Asked why the board approved a one-day license for an entity that is not a valid non-profit, Executive Secretary Michelle Bailey-Hedgepeth forwarded the application for the Stroll and said, “We are reviewing our policies and procedures for approving these licenses for these kinds of event.”

Green Fund Listed as Recipient

On the document she sent, under “Purpose of treasury and profits,” the applicants had written “General Fund (FHHA) and Green Fund.” Online ads for the event have described it as a fundraiser solely for the Hospitality Association.

Rich Polan, who leads the Federal Hill Thinking Green project, said the group is “basically a committee of the Federal Hill Neighborhood Association” dedicated to improving the area’s tree canopy. He said it had received contributions from FHHA in the past.

But Polan said he never understood the 2015 Stroll to be a fundraiser for the Green Fund and had told McComas months ago that he was not ready to make use of new donations. Asked if he was surprised to find “the Green Fund” listed on the application as a recipient, Polan said, “I can’t offer a comment about that.”

Federal Hill resident Susan Ettinger had arranged the Tuesday meeting with a new coalition of people concerned about the Stroll – residents, business owners, clergy, public health advocates, representatives of seniors and families.
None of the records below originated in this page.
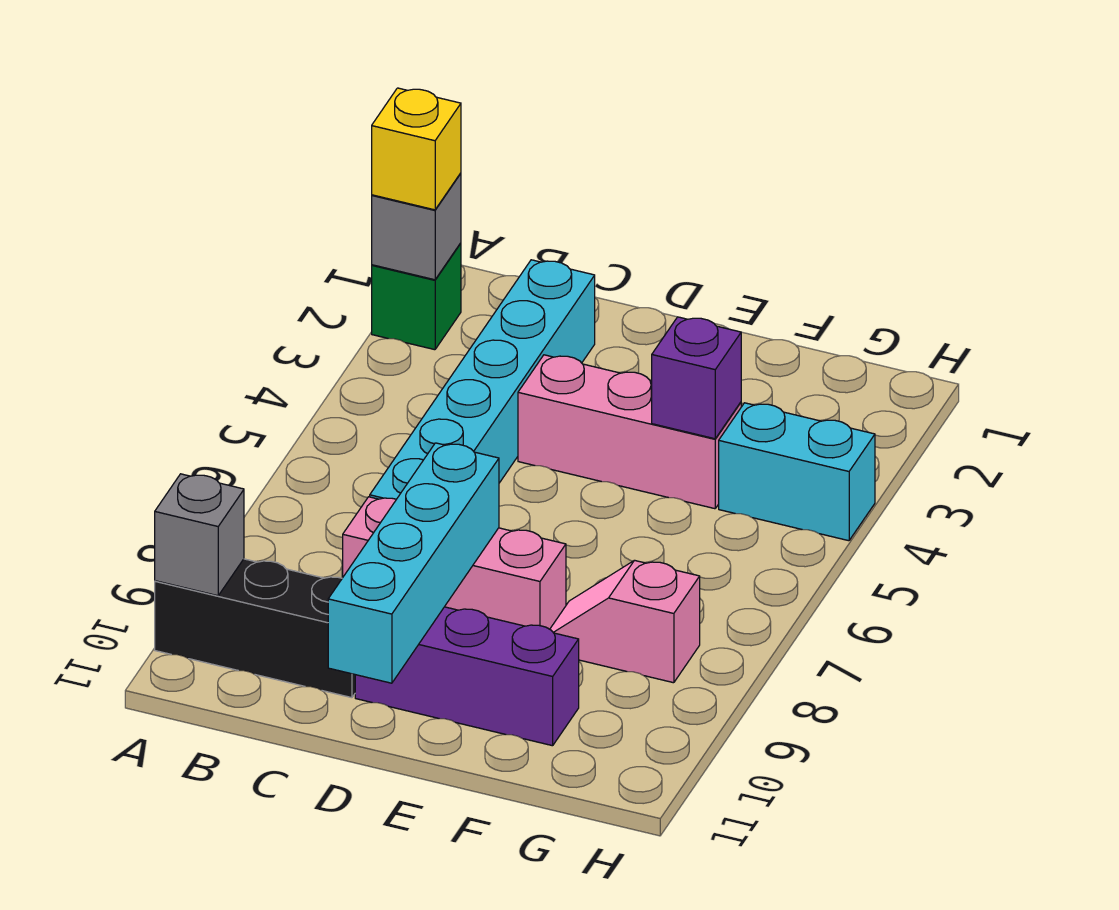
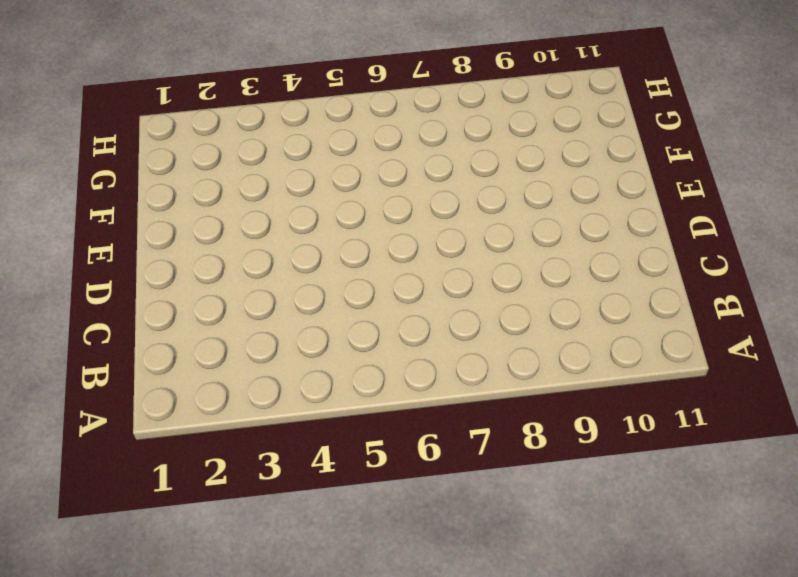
none -> green brick A2 level 1
none -> black brick A10:C10 level 1
none -> cyan brick C2:C7 level 1

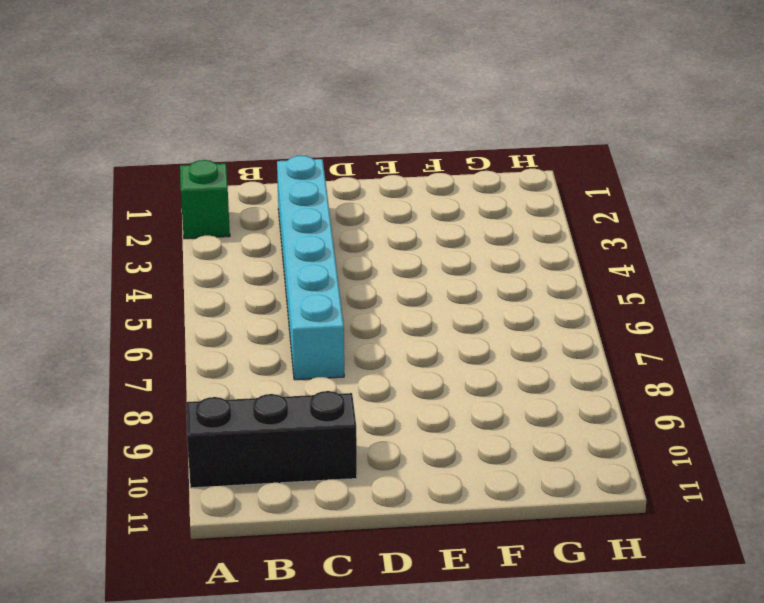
none -> pink brick C8:E8 level 1
none -> pink brick D4:F4 level 1
none -> purple brick D10:F10 level 1

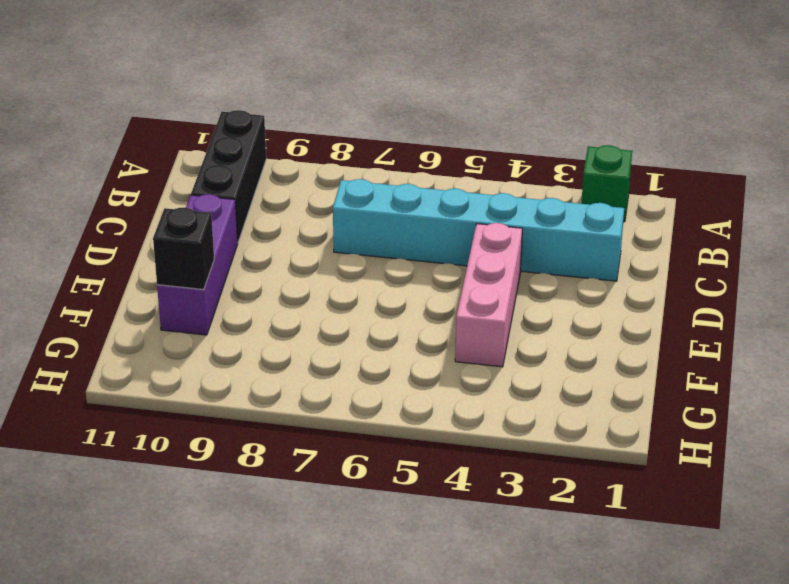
black brick F10 level 2 -> none
none -> pink brick C8:E8 level 1
none -> pink slope F8:G8 level 1 top G
none -> cyan brick G4:H4 level 1

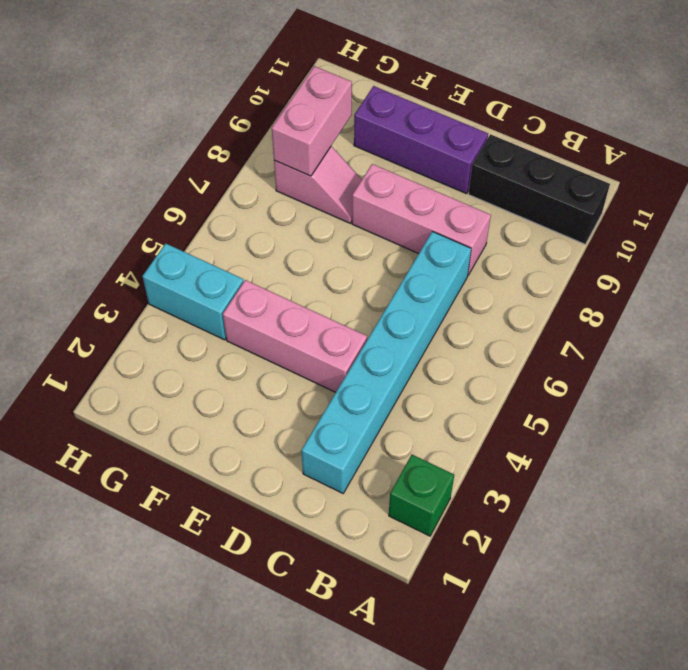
pink brick G8:G9 level 2 -> none
none -> grey brick A2 level 2
none -> grey brick A10 level 2
none -> cyan brick D8:D11 level 2

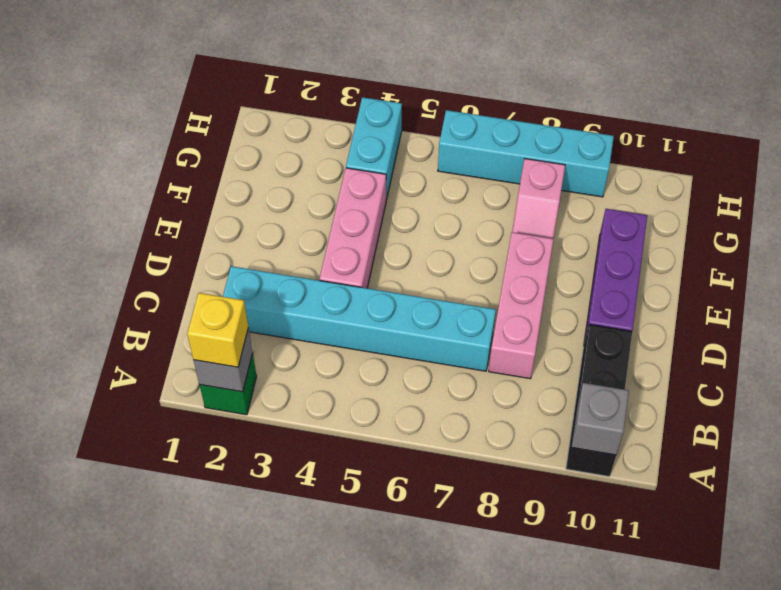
cyan brick H6:H9 level 1 -> cyan brick D8:D11 level 2
none -> purple brick F4 level 2

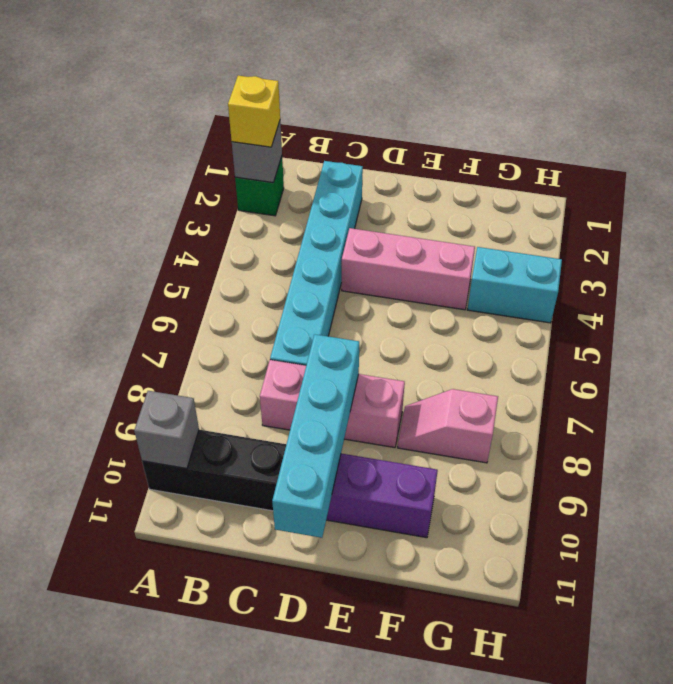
none -> purple brick F4 level 2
She had also gotten confirmation from several city officials who said they would attend; her plan was that the group could discuss the Stroll with them and ask about the city’s role in granting permits for it.

A representative from the Baltimore Police Department and Michelle Abbott-Cole, of DGS, were expected to attend and bring documentation, along with Alexandra Smith and Anna Mudd of the Mayor’s Office of Neighborhood Services, Ettinger said.
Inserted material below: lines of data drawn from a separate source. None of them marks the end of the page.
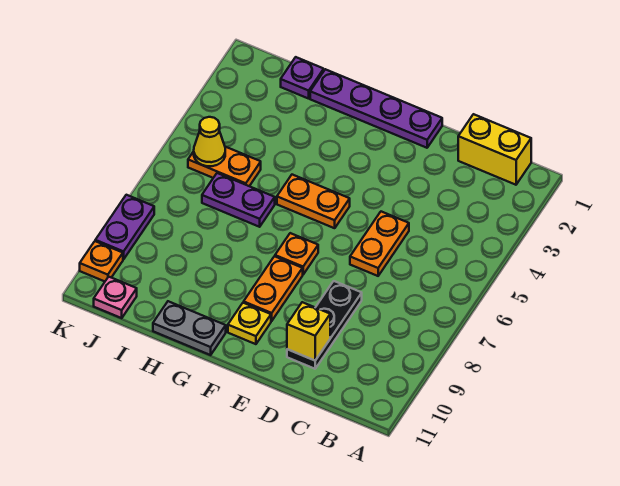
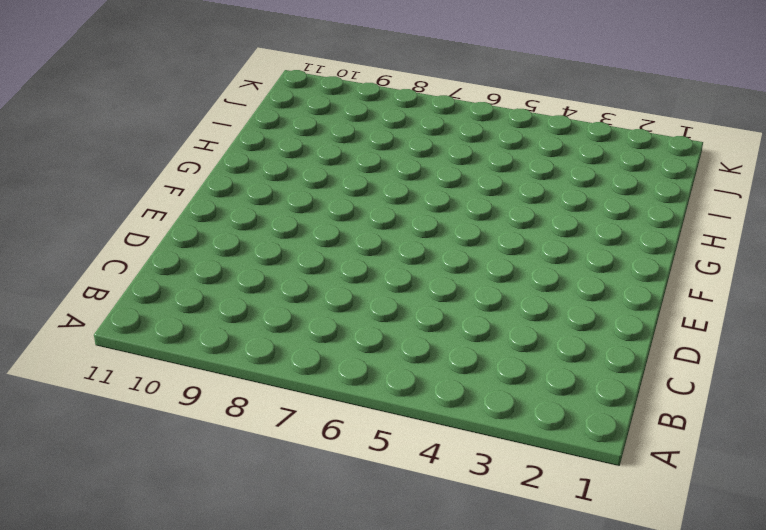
none -> yellow brick B1:C1 level 1
none -> orange plate D5:D6 level 1
none -> black plate D8:D10 level 1

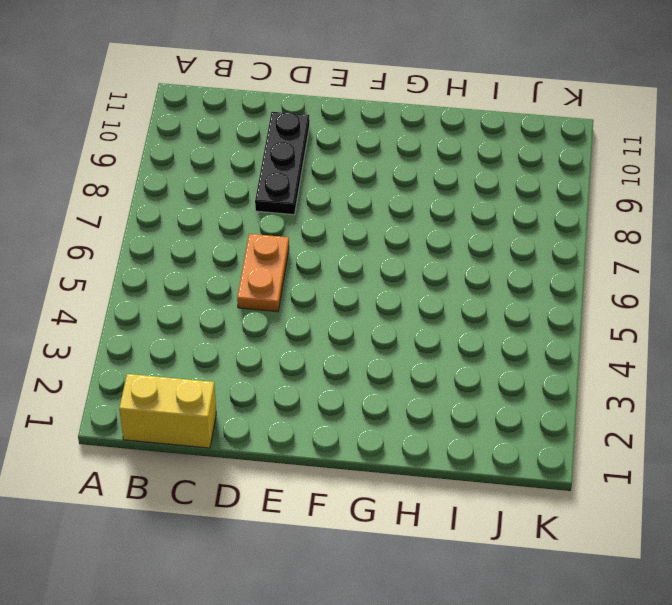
none -> purple plate E1:H1 level 1
none -> orange plate F5:G5 level 1
none -> orange plate F7 level 1

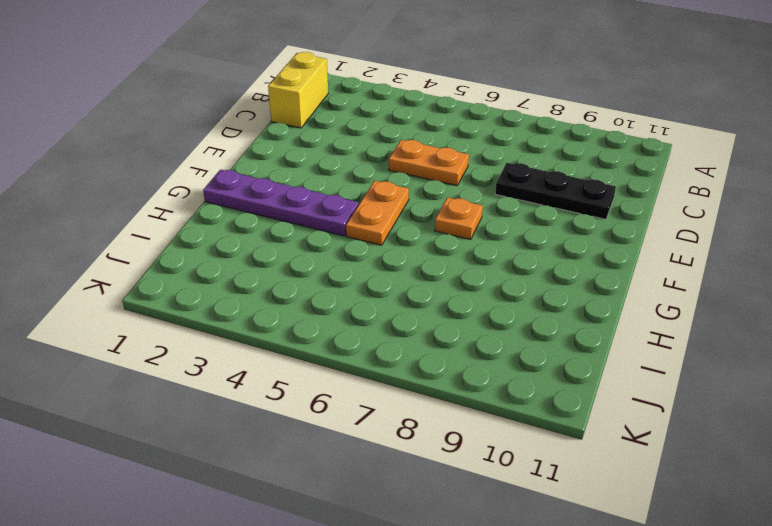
purple plate G1:G4 level 1 -> purple plate E1:H1 level 1
none -> orange plate F8:F9 level 1
none -> yellow plate F10 level 1
none -> grey plate G11:H11 level 1

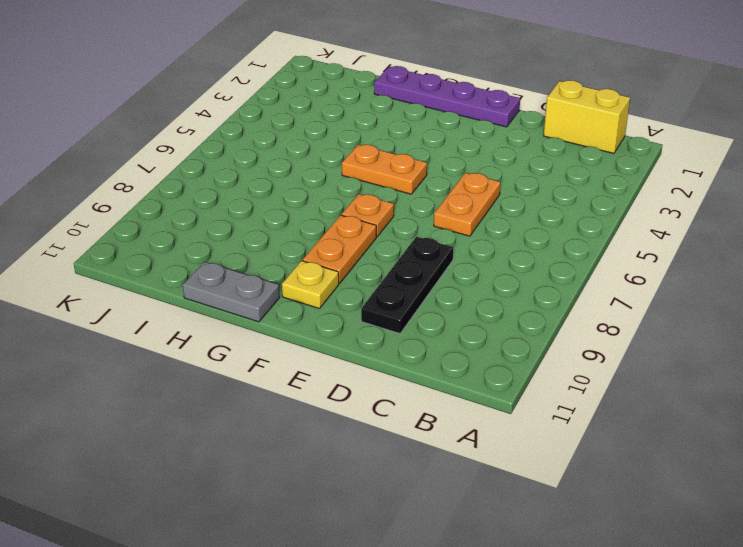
none -> purple plate H6:I6 level 1
none -> purple plate I1 level 1
none -> orange plate I5:J5 level 1

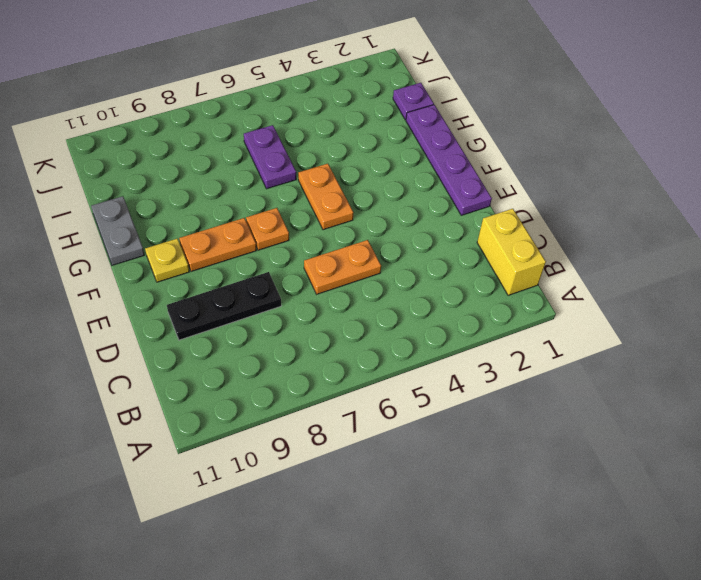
none -> orange plate I5:J5 level 1
none -> pink plate J11 level 1
none -> purple plate K8:K9 level 1

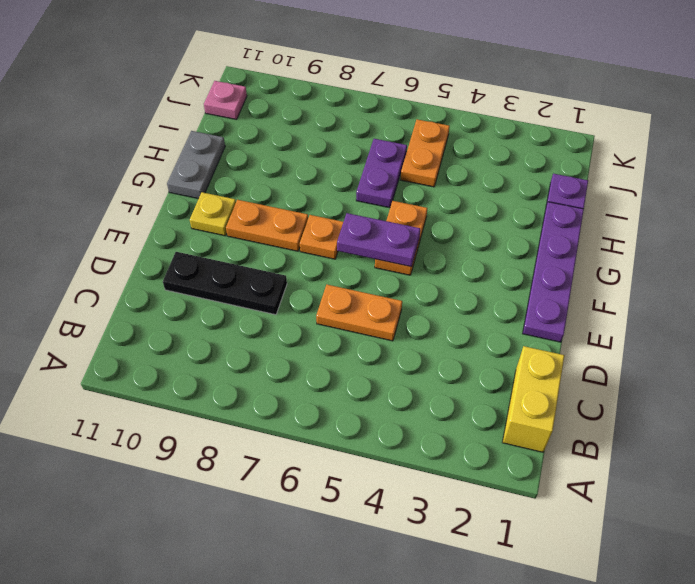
purple plate F5:F6 level 2 -> purple plate K8:K9 level 1
none -> orange plate K10 level 1
none -> yellow brick D10 level 2
none -> yellow cone J5 level 2

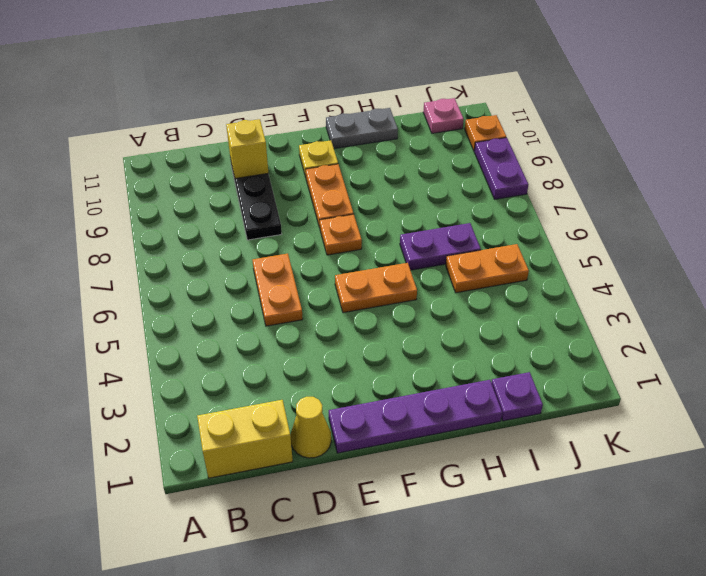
yellow cone D1 level 1 -> yellow cone J5 level 2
But Ettinger learned late Monday, via an email from Mudd, that the city officials weren’t coming to meet with them. Mudd emailed some information from each agency and said, “I hope the discussion is fruitful.”

Abbott-Cole spoke briefly with The Brew and promised to call back, but never did. Phone calls and emails to Mudd and the Office of Neighborhood Services and an email to Howard Libit of the Mayor’s Office of Strategic Planning and Policy have not been returned.

Meanwhile, the FHHA website has been taken down.

Every Saturday Night

Ettinger said she was disappointed that the city officials abruptly canceled, saying she had hoped to better understand the process and come up with solutions. Instead the group shared their frustration over what they said is an escalation of bar-related incidents.

One of them, June Risley, who lives “one long block from Cross Street Market,” said noisy, rowdy bar patrons are a problem every Saturday night, not just during special events.

“They have sex, sometimes behind the Dumpsters, sometimes not,” she said. “We have some that think it’s fun to torment a couple of crippled seniors we have there. . . It starts at midnight.”

The residents talked about binge drinking, the risk of sexual assaults, traffic and parking problems, litter, noise and pedestrian safety, and strategized about how to make their points to the wider public.

Property values came up as well.

Increasing bar activity around Federal Hill, according to Lusk, “has done huge reputational damage to our neighborhood. . . It really hurts our brand to be known as the college binge drinking center.”